REQUEST
Return all of the listing word for word; the pictures stay out.

### ENTRIES SHOWN

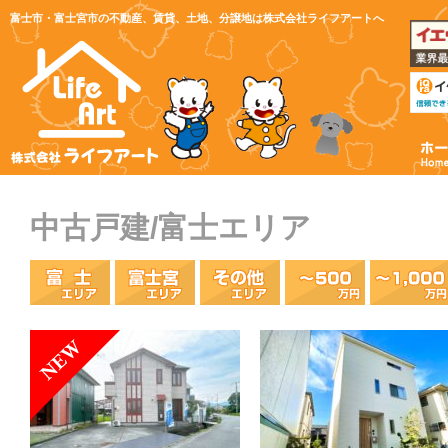
富士市・富士宮市の不動産、賃貸、土地、分譲地は株式会社ライフアートへ
中古戸建/富士エリア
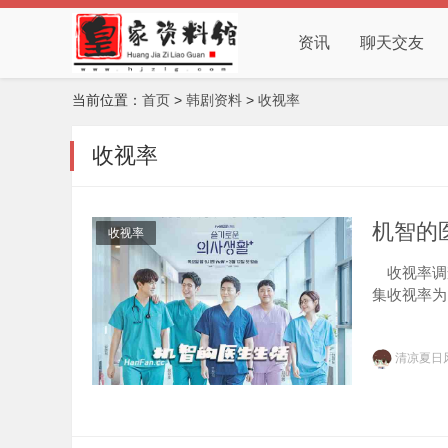
资讯
聊天交友
当前位置：
首页
>
韩剧资料
>
收视率
收视率
机智的
收视率
收视率调查
集收视率为
这是自己的
清凉夏日
发。2、3次、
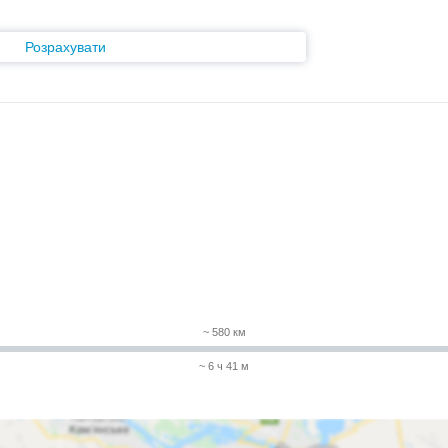
Розрахувати
~ 580 км
~ 6 ч 41 м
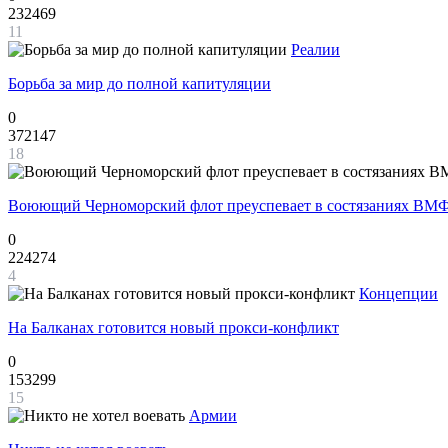
232469
11
Реалии
Борьба за мир до полной капитуляции
0
372147
18
Воюющий Черноморский флот преуспевает в состязаниях ВМФ
0
224274
4
Концепции
На Балканах готовится новый прокси-конфликт
0
153299
15
Армии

######

EXERCISE RESULT
富士市・富士宮市の不動産、賃貸、土地、分譲地は株式会社ライフアートへ
中古戸建/富士エリア
资讯
聊天交友
当前位置：
首页
>
韩剧资料
>
收视率
收视率
机智的
收视率
收视率调查
集收视率为
这是自己的
清凉夏日
发。2、3次、
Розрахувати
~ 580 км
~ 6 ч 41 м
232469
11
Реалии
Борьба за мир до полной капитуляции
0
372147
18
Воюющий Черноморский флот преуспевает в состязаниях ВМФ
0
224274
4
Концепции
На Балканах готовится новый прокси-конфликт
0
153299
15
Армии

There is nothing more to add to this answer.